貿易投資プログラム(第五期:2020〜2023年度)
「直接投資の効果と阻害要因、および政策変化の影響に関する研究」プロジェクト

対内直接投資は外国企業のノウハウや技術知識が国内に波及することにより、経済成長に寄与することがこれまで蓄積された実証研究によって明らかにされている。各国政府は対内直接投資を国内に呼び込むため、経済特区や優遇税制などを活用し、投資誘致政策を進めてきた。日本も対日直接投資残高を2030年に80兆円にし現在の2倍規模へ、GDP比で12%に増加させることを政策目標として、投資受け入れをさらに促進する方針である。しかし、諸外国の対内投資残高は、例えばOECD平均ではGDP比で56%、G20では37%などとなっており、それと比べると日本は圧倒的に低い水準にある。

本研究では、対内直接投資促進に向けた政策への政治的な支持がどのように形成されるかを明らかにするため、個人レベルで対内直接投資に対する人々の選好を調査し、その決定要因について実証分析を試みた。アンケート調査は2021年6月に実施し、国勢調査の「性別×年代×8地域」の人口構成比率に沿うよう抽出し、有効回答数は4,868名(質問項目が共通する2調査の合算利用)であった。

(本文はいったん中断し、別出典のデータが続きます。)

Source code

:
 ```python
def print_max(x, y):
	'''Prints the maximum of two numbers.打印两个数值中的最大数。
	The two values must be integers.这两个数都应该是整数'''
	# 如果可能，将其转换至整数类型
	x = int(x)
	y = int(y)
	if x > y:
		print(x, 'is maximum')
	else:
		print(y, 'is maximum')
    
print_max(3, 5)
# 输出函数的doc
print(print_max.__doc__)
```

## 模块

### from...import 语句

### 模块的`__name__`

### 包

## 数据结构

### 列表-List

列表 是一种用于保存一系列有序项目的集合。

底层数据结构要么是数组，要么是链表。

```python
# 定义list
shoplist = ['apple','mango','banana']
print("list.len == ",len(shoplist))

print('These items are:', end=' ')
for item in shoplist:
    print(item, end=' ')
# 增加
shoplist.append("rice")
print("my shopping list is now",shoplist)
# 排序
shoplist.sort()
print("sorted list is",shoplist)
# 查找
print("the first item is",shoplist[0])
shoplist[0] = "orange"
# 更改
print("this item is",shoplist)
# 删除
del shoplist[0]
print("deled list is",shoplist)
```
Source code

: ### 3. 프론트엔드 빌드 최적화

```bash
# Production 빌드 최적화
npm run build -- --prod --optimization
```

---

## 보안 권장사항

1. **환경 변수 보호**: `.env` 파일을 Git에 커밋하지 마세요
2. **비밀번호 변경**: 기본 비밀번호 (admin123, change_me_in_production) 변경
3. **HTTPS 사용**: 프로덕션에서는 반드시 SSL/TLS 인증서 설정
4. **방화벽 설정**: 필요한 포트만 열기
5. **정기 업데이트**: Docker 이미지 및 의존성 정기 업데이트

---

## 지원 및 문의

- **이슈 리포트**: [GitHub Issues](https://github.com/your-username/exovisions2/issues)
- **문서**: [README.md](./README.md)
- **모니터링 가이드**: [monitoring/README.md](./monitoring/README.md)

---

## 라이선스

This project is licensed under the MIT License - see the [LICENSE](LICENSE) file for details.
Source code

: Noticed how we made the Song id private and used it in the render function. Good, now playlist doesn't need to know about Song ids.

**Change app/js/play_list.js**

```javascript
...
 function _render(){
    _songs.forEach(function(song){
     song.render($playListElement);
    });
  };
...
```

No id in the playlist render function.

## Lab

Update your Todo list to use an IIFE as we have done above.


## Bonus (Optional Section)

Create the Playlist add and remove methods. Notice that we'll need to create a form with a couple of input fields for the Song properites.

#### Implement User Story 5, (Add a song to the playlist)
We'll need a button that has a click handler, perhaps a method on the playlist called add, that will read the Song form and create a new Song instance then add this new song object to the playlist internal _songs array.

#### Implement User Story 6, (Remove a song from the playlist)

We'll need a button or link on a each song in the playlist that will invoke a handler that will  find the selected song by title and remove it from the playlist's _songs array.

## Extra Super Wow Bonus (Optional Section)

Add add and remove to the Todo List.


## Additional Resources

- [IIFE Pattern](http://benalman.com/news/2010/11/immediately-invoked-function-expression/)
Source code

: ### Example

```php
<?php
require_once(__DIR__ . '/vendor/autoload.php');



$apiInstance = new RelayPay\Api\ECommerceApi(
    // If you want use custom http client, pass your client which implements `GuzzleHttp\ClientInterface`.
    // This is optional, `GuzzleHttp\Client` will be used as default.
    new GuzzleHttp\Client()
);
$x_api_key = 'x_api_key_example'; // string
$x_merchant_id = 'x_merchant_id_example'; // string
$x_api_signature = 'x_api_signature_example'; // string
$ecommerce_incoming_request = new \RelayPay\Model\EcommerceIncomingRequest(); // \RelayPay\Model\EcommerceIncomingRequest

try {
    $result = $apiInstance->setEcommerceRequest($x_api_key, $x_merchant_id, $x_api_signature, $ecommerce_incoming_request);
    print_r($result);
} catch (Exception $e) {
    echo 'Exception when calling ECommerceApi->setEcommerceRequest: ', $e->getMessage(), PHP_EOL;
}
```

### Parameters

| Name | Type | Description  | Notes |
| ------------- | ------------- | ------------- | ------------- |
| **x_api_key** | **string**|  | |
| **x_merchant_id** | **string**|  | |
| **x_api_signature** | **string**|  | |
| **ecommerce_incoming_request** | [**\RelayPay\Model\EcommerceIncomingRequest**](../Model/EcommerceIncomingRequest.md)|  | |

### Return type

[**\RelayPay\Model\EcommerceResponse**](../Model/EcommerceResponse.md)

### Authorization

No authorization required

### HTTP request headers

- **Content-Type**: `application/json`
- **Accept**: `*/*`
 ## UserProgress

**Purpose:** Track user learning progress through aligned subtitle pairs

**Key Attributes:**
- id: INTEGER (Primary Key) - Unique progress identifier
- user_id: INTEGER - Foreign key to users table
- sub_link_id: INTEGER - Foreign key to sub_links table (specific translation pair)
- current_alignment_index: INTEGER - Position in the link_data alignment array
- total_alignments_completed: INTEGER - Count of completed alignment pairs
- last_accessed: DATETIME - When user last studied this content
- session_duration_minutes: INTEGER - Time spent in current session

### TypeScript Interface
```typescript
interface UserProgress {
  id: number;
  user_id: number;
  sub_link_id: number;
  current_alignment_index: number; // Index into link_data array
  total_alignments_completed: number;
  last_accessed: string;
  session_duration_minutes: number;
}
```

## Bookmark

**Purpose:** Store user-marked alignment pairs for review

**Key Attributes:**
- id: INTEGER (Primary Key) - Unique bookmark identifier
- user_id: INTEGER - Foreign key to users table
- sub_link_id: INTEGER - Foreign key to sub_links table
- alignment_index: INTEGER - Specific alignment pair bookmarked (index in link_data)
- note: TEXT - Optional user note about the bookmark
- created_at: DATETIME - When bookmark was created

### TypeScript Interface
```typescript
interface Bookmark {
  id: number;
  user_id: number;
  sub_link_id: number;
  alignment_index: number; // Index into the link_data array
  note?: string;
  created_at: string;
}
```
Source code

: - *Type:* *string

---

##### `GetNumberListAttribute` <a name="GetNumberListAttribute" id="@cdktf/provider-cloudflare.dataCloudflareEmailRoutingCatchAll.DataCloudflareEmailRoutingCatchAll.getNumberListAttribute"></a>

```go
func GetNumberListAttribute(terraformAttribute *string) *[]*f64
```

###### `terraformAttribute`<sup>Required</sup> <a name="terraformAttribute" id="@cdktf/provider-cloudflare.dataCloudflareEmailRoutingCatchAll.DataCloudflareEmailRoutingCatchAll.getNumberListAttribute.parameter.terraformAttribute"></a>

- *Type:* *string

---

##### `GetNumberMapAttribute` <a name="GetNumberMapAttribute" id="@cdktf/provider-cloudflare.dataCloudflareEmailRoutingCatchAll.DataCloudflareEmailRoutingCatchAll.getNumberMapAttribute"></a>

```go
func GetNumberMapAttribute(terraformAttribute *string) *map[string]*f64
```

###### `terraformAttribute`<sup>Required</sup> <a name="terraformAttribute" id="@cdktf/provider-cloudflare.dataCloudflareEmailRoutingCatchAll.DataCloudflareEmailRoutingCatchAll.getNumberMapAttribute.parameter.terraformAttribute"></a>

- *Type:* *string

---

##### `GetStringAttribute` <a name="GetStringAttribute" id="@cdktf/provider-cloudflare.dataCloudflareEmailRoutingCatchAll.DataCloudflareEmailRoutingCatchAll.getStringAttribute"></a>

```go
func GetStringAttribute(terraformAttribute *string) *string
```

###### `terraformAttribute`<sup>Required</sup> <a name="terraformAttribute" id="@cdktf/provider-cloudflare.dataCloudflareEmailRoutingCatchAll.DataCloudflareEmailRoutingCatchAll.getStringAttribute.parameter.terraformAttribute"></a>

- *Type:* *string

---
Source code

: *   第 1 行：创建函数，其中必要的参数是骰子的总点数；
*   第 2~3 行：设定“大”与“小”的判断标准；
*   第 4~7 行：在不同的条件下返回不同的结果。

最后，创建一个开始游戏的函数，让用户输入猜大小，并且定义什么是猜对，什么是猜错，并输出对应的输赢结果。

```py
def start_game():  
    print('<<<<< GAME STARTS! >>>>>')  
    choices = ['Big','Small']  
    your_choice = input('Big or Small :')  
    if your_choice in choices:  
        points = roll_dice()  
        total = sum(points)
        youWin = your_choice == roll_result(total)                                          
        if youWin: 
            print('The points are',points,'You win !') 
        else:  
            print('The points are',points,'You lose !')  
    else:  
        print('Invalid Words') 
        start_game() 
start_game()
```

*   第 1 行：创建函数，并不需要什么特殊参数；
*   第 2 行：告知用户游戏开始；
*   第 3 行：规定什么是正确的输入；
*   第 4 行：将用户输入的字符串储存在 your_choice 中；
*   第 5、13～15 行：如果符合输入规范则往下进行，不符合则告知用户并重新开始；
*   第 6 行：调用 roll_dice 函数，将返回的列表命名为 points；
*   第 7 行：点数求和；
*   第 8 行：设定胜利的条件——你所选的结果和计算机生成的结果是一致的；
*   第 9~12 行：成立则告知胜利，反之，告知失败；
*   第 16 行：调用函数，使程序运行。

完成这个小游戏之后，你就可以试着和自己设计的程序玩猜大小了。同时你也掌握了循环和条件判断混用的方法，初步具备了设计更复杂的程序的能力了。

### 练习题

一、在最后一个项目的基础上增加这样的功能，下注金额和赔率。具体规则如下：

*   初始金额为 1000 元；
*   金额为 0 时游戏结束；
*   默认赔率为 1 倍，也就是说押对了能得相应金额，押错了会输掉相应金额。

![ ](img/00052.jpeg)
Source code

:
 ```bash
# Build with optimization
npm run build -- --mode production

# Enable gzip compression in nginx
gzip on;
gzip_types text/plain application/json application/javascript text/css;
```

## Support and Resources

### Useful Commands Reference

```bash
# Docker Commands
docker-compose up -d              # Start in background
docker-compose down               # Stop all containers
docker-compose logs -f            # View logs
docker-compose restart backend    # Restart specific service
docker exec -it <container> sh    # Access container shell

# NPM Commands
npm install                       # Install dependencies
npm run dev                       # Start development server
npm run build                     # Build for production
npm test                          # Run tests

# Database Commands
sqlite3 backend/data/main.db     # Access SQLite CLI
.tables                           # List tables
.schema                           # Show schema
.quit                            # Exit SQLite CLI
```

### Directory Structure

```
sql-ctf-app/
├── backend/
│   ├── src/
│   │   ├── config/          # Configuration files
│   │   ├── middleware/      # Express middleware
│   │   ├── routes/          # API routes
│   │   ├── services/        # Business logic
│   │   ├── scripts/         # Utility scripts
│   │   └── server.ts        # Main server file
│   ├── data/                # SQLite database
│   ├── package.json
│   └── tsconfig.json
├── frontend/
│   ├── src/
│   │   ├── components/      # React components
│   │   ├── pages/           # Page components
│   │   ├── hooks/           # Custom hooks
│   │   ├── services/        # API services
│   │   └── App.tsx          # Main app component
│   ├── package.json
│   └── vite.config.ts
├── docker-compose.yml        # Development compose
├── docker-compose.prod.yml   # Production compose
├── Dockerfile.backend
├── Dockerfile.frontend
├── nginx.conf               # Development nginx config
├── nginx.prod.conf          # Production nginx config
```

対内直接投資への人々の見方について、調査では興味深い傾向が窺えた。対内直接投資といえども外国企業が新たに事業所を進出先に設置するグリーンフィールド投資と、既存の進出先企業を合併買収するM&A投資とで人々の選好が異なる点である。下表は右方向に対内M&A投資への賛否を、縦方向に対内グリーンフィールド投資への賛否を、それぞれ全体に占める回答分布を示したものである。どちらの質問も4割強の人が中立的な立場を選ぶ傾向にあるが、反対の姿勢を示す人々も一定数存在し、対内M&A投資の方が反対の姿勢を示す人が圧倒的に多い。両者のクロスで見ると、興味深いことに表の右上に一定数の人が分布していることが分かる。つまり、対内グリーンフィールド投資には賛成もしくは中立的な立場をとっていても、対内M&A投資に対しては反対の姿勢を示す人たちがかなり存在するのである。

表

アンケート調査では、個人属性として年齢・性別・家族構成・学歴・年収といった基本的な属性のほか、いわゆるハゲタカファンドのニュースやメディアに触れた経験があるか、海外に旅行や留学・出張・赴任といった経験があるかなどを調査し、経験に基づく賛否への影響を離散選択モデルを用いて検証した。また、行動経済学の知見を踏まえ、人々の行動バイアスに係る質問も調査項目に加え、これらの属性と対内直接投資への賛否との関連性についても定量的に分析した。その結果、対内直接投資に反対する人には以下のような特徴が見られた。

  • 中高年世代の人
  • 自国製品を好んで選ぶ人
  • 保守的な人(国やふるさとを非常に誇りに思うと回答した人)
  • 外資アレルギーがある人(いわゆる「ハゲタカファンド」のメディア露出に触れた経験がある人)
  • 新型コロナウイルス感染症のワクチン接種を希望しない人
  • 損失回避バイアスがある人(宝くじは買わないが、同じ期待値の損失補填の保険には加入する人)
  • 時間選好率が高い人(一か月後の10万円受け取りを1年延期した際に金額の上乗せを要求する人)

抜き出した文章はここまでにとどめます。